**THE PROBLEM:**
Please render the stretch of the material from its start through the line containing "Amanogawa | Year: 2015 -> 2018" (that line included) as a JSON list of strings, one per line, leaving out any blank lines.

**RECORDS FOR THIS EXERCISE:**
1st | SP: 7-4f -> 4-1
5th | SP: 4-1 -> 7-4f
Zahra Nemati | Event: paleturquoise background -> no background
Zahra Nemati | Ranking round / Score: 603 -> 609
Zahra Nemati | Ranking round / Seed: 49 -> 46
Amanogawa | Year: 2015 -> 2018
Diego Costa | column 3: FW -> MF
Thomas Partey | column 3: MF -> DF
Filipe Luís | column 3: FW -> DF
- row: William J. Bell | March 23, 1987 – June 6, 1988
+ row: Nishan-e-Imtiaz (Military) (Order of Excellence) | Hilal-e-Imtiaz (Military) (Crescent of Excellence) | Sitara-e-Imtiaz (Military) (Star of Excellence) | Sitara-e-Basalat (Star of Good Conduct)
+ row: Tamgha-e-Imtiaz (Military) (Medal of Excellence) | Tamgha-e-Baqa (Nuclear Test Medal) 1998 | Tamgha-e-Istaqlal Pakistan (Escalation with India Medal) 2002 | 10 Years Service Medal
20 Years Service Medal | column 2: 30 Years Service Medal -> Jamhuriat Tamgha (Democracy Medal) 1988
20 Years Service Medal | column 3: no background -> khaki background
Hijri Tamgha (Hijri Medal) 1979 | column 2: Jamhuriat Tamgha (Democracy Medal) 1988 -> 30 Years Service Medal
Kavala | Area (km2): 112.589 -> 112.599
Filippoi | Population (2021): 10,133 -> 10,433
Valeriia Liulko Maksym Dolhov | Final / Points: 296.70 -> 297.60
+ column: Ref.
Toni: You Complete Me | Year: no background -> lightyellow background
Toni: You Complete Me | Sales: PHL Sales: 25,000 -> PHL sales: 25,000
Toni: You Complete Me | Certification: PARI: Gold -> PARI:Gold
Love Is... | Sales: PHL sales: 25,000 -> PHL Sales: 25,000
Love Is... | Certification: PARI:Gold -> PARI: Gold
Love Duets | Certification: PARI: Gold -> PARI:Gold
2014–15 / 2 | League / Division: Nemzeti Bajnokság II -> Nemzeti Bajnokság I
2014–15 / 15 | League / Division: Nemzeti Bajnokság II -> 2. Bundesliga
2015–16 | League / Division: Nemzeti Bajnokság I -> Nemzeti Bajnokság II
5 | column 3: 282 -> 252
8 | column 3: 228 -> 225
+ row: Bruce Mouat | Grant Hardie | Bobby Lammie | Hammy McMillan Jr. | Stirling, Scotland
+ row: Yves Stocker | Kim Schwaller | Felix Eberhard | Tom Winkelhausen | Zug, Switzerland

**TASK RESULT:**
[
  "1st | SP: 7-4f -> 4-1",
  "5th | SP: 4-1 -> 7-4f",
  "Zahra Nemati | Event: paleturquoise background -> no background",
  "Zahra Nemati | Ranking round / Score: 603 -> 609",
  "Zahra Nemati | Ranking round / Seed: 49 -> 46",
  "Amanogawa | Year: 2015 -> 2018"
]